-- BEGIN --
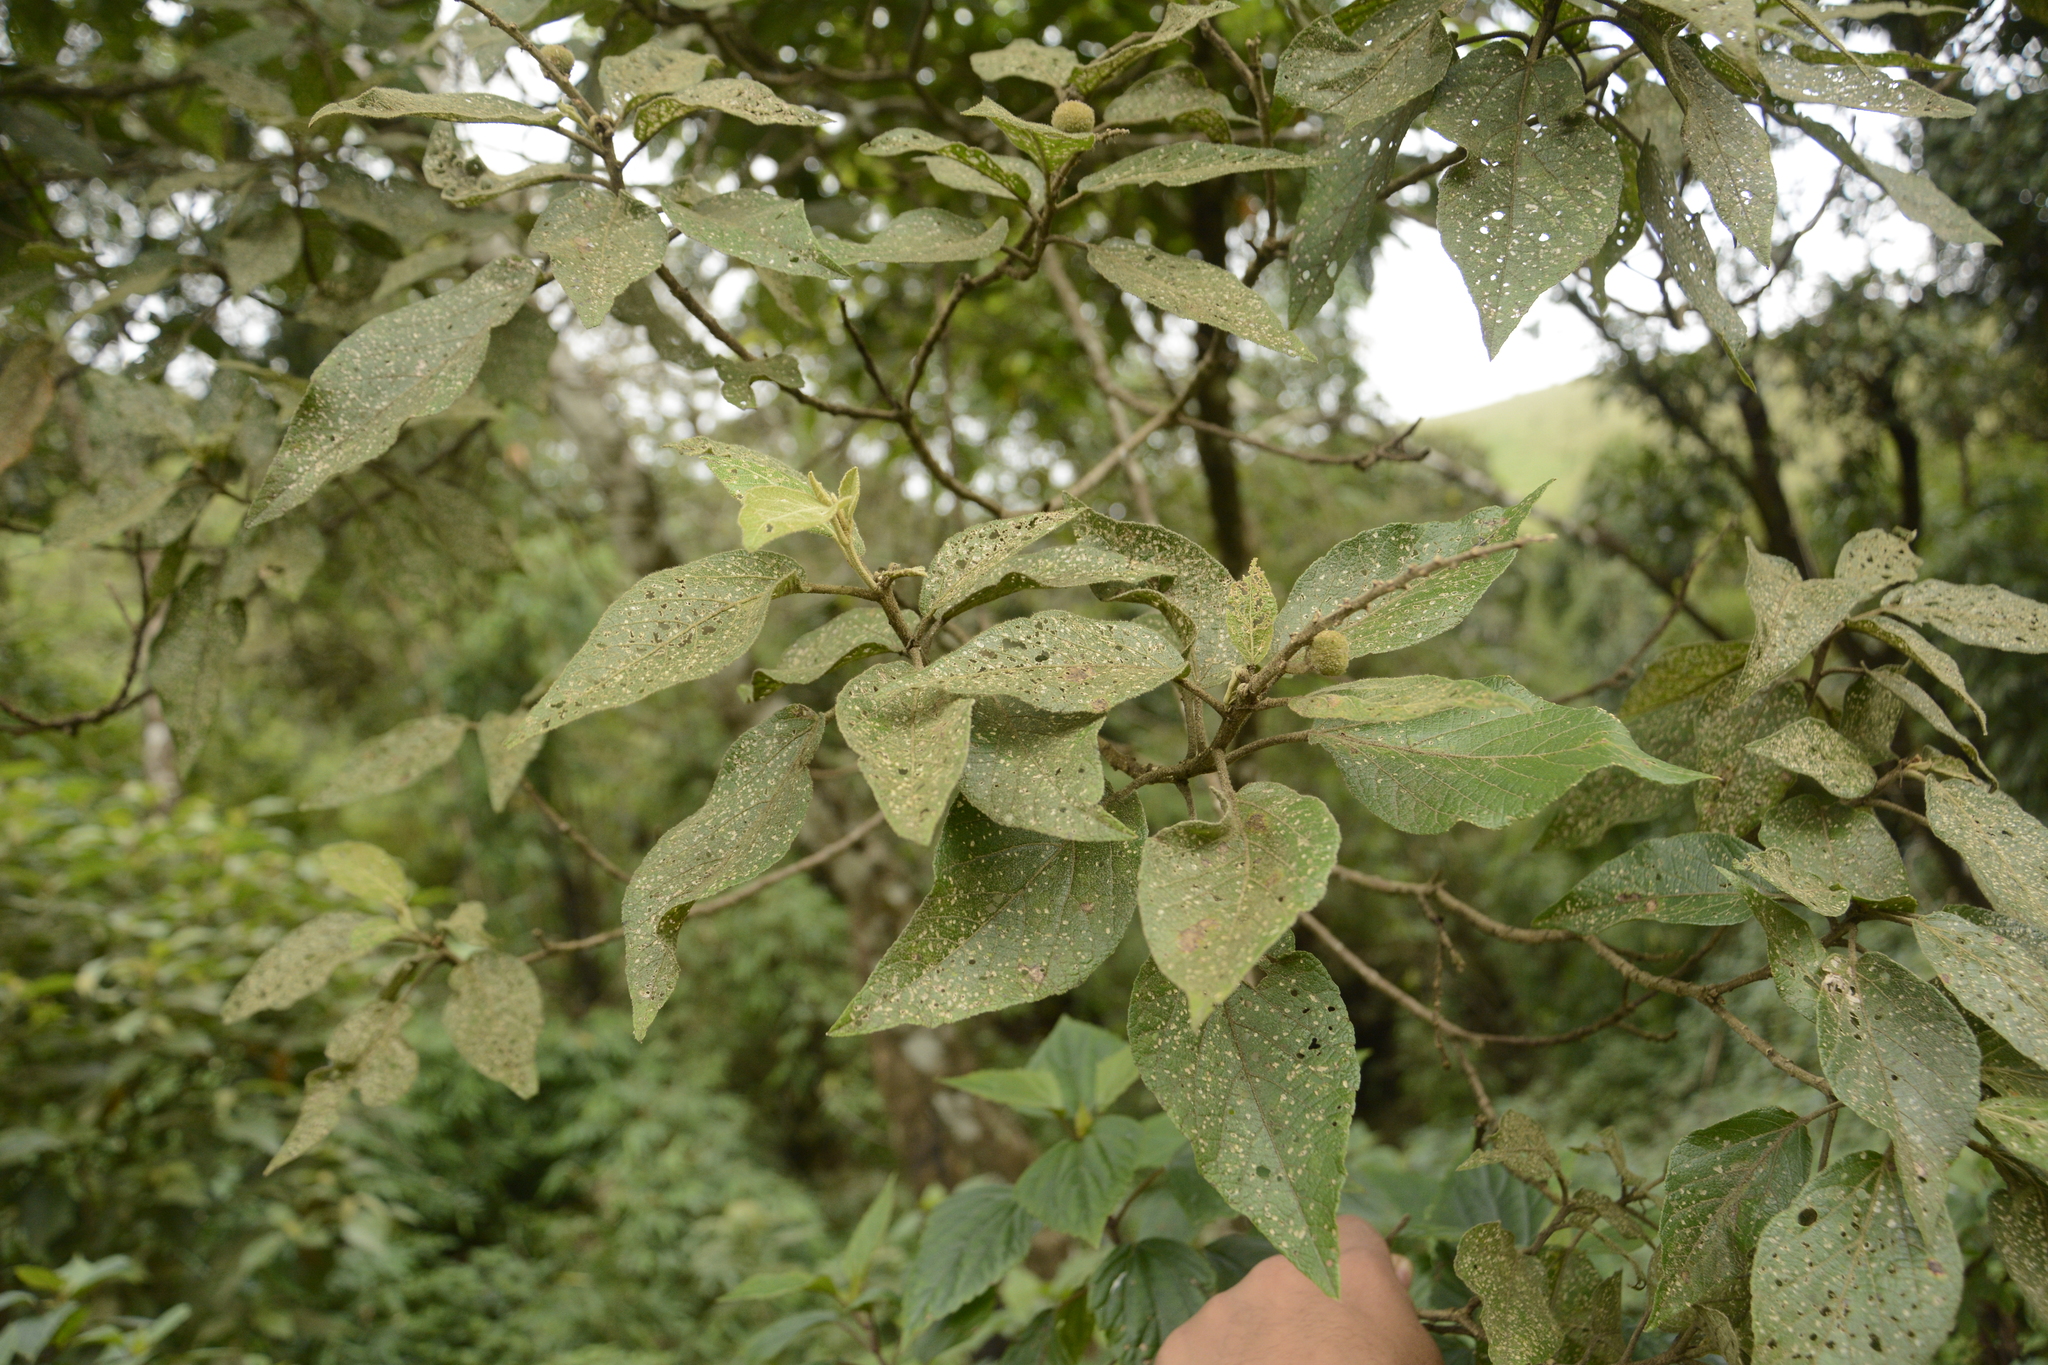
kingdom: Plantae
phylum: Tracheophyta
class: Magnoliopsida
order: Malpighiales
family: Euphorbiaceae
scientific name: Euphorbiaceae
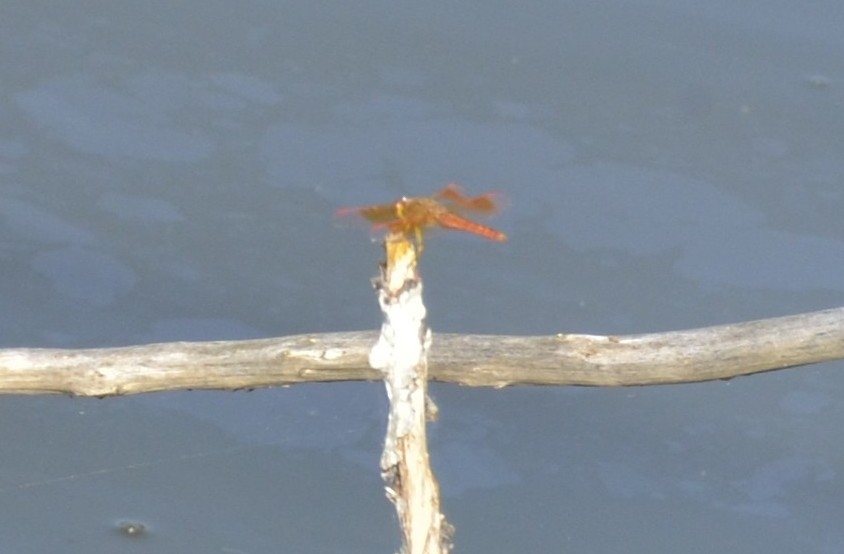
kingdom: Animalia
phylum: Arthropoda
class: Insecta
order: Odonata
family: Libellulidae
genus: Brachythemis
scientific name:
-- END --
-- BEGIN --
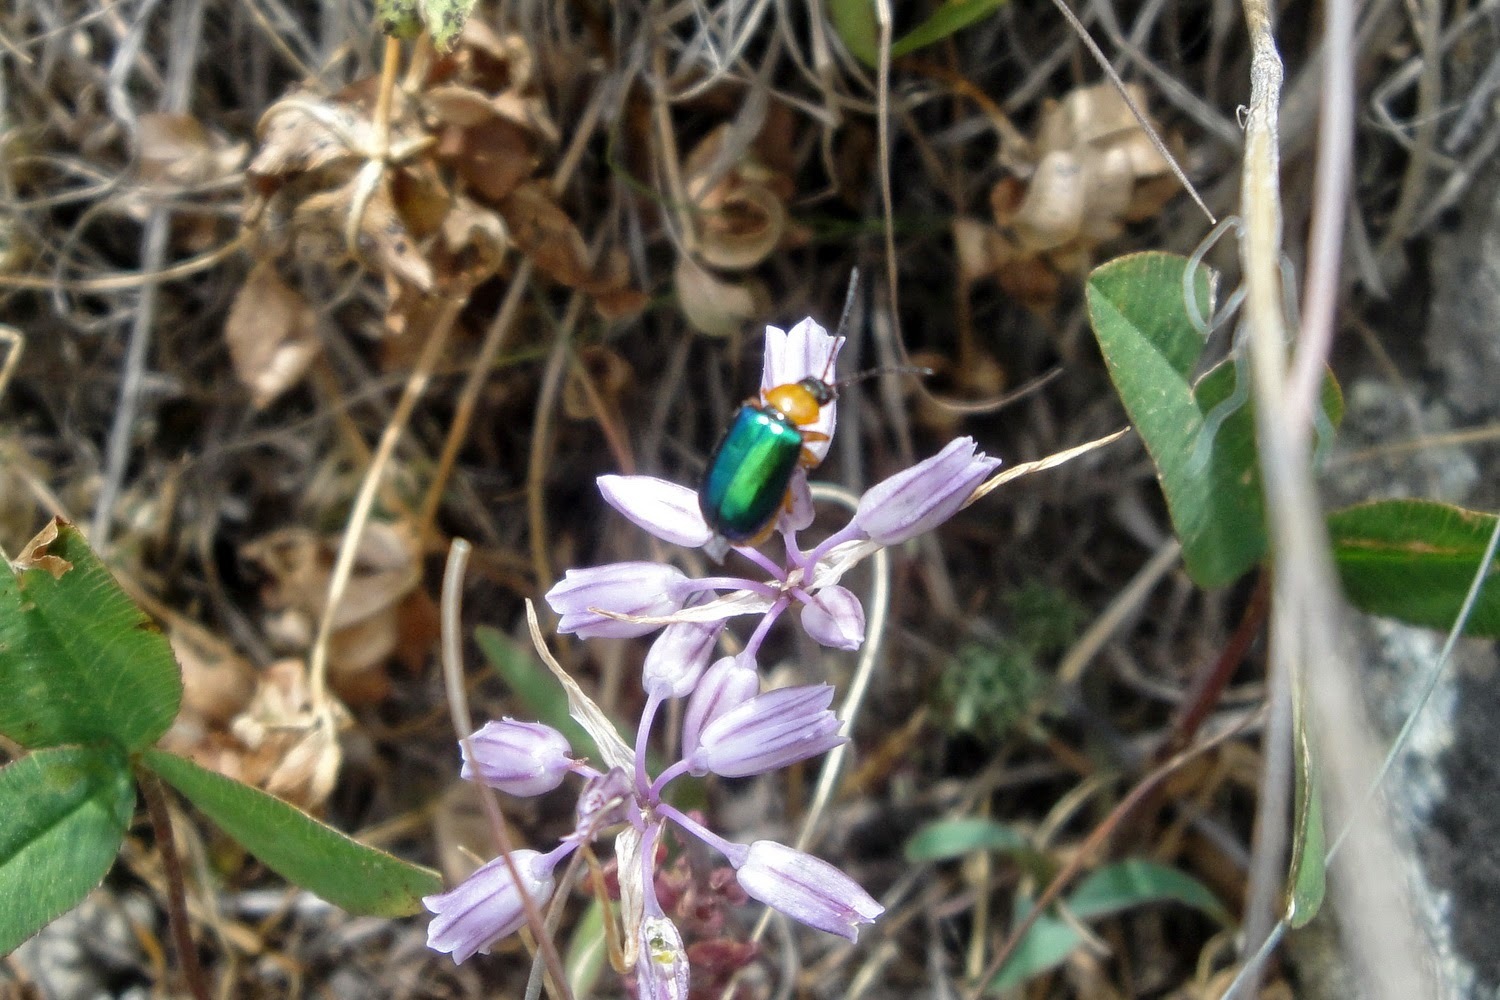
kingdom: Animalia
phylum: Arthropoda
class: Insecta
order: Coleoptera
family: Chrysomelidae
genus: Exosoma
-- END --
-- BEGIN --
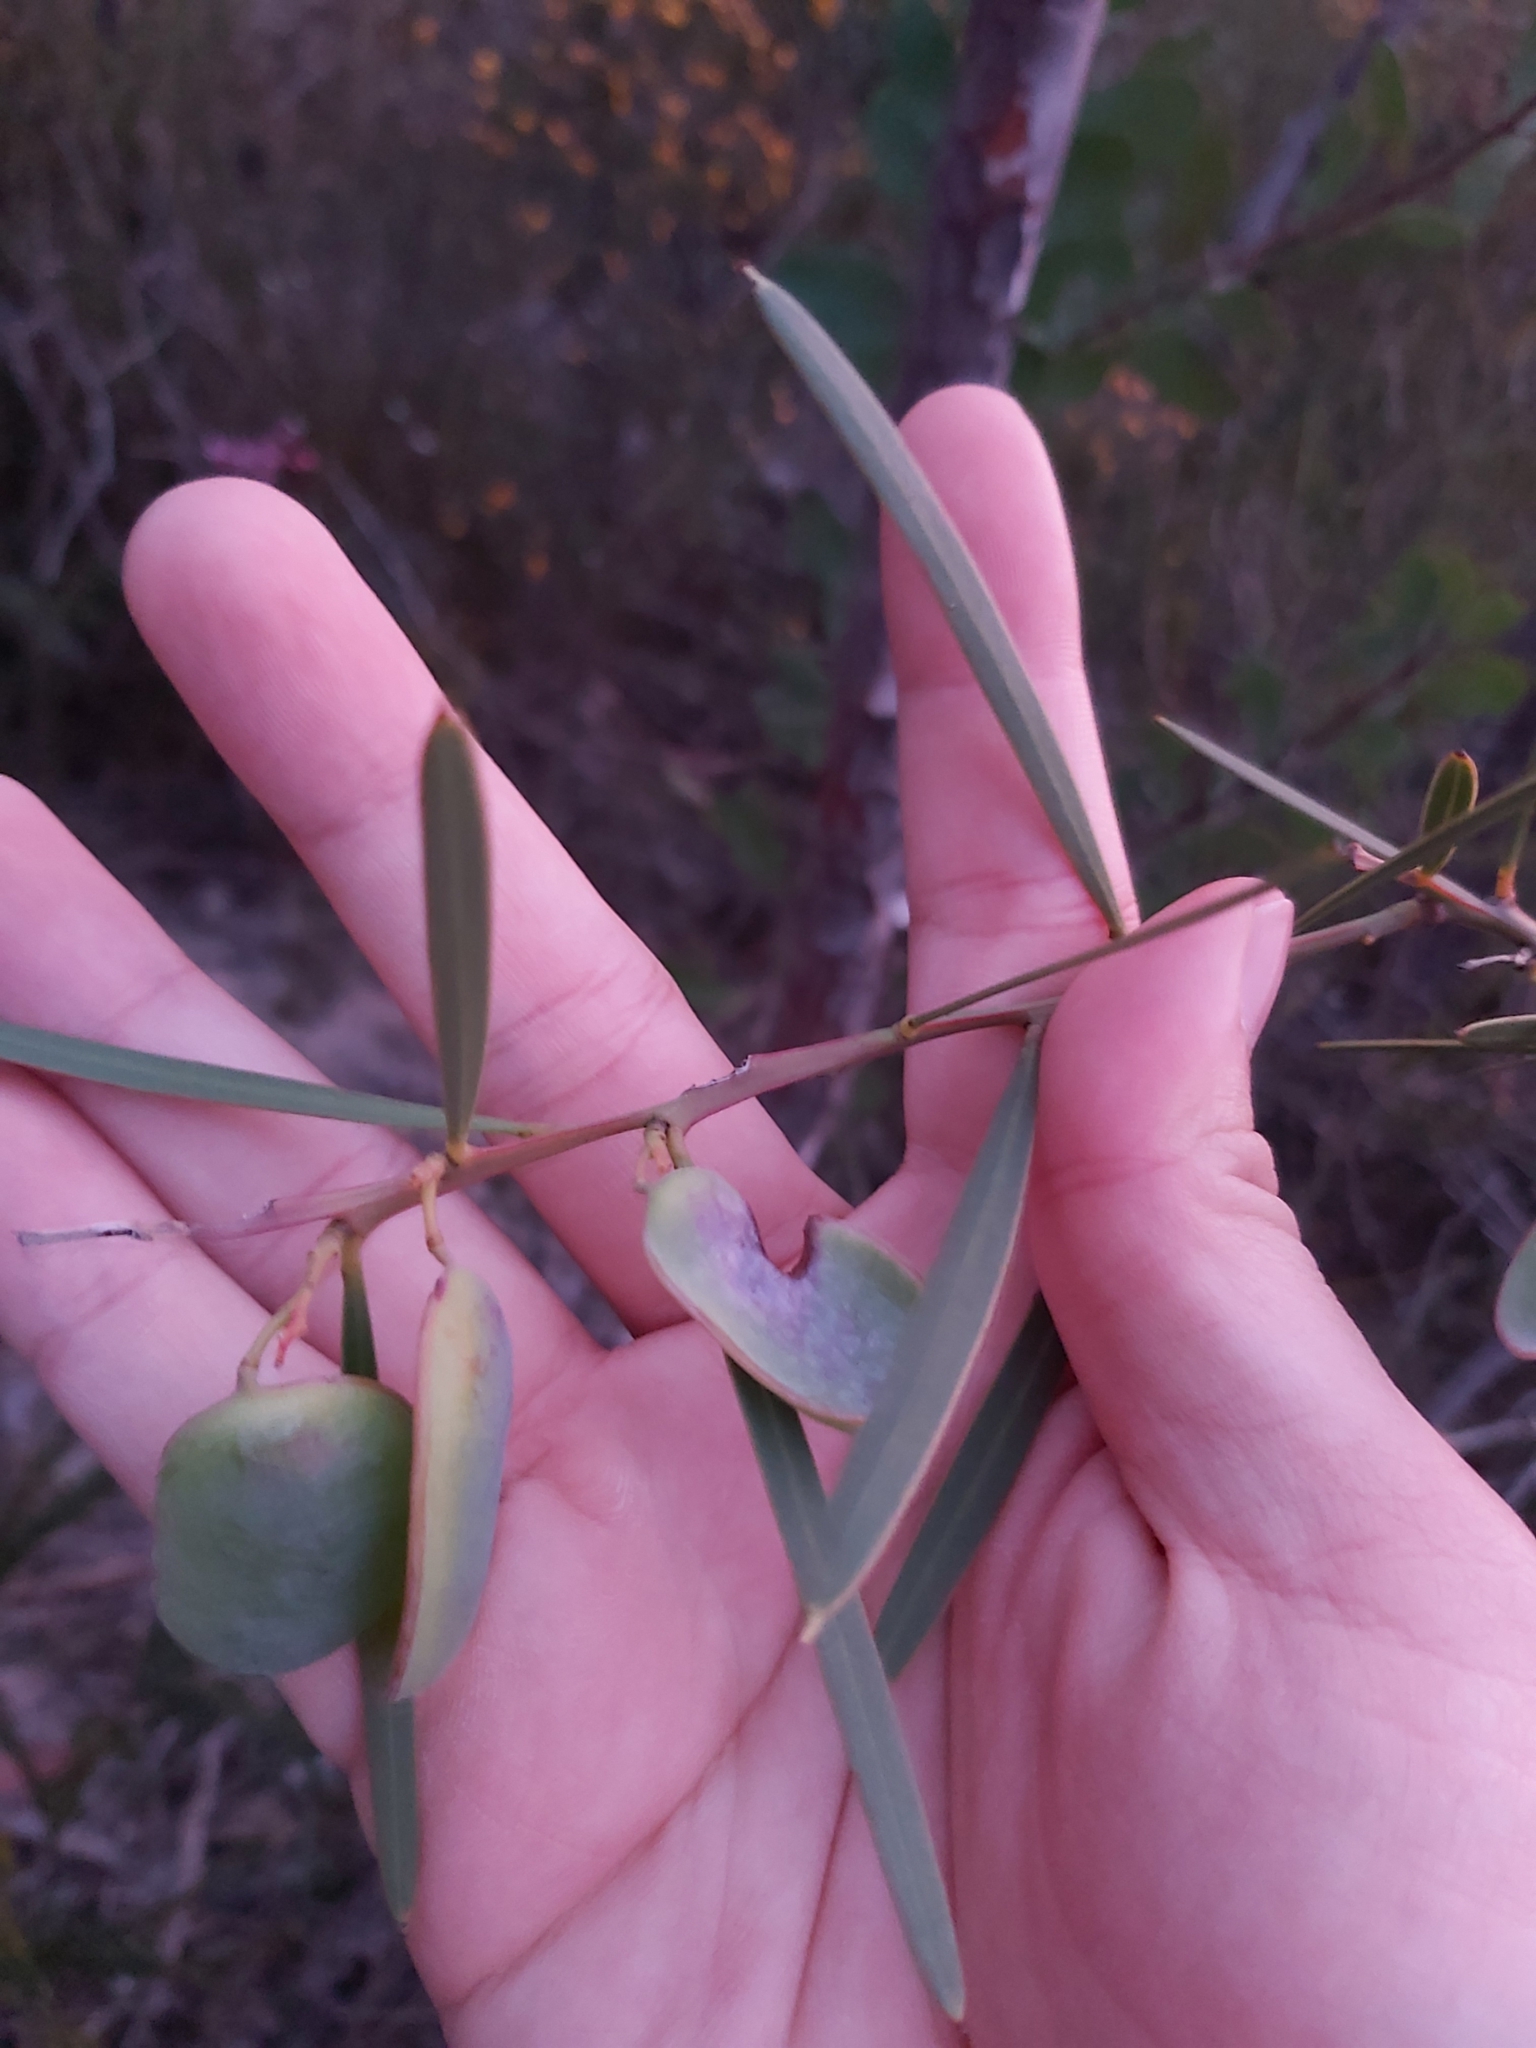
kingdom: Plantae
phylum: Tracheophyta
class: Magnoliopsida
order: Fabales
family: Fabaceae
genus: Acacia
-- END --
* PROBLEM: Can you write out the listing from the line containing "order: Malpighiales" through the line containing "genus: Brachythemis", leaving out the pictures?

* ANSWER BELOW:
order: Malpighiales
family: Euphorbiaceae
scientific name: Euphorbiaceae
kingdom: Animalia
phylum: Arthropoda
class: Insecta
order: Odonata
family: Libellulidae
genus: Brachythemis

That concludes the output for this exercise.